═══ Information provided
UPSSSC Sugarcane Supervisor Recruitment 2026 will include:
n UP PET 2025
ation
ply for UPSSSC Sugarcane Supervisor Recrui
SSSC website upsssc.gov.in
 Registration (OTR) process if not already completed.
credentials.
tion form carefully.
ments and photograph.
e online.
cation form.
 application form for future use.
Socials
══════
═══ Information provided
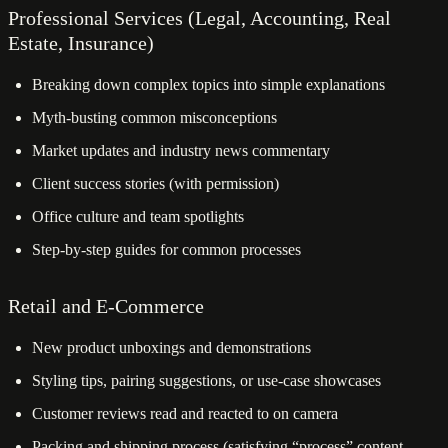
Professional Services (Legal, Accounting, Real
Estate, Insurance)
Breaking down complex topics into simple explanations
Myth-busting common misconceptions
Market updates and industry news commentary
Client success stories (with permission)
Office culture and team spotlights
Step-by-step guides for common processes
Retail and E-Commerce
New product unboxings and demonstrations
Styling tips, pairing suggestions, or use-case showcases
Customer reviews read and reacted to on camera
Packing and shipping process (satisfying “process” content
══════
» **What the task requires**:
Render the data lines as a JSON list of strings, one string per line with blank lines omitted. Begin with the line containing "Professional Services (Legal, Accounting, Real" and end with the line containing "New product unboxings and demonstrations", including both.

» **Response box**:
[
  "Professional Services (Legal, Accounting, Real",
  "Estate, Insurance)",
  "Breaking down complex topics into simple explanations",
  "Myth-busting common misconceptions",
  "Market updates and industry news commentary",
  "Client success stories (with permission)",
  "Office culture and team spotlights",
  "Step-by-step guides for common processes",
  "Retail and E-Commerce",
  "New product unboxings and demonstrations"
]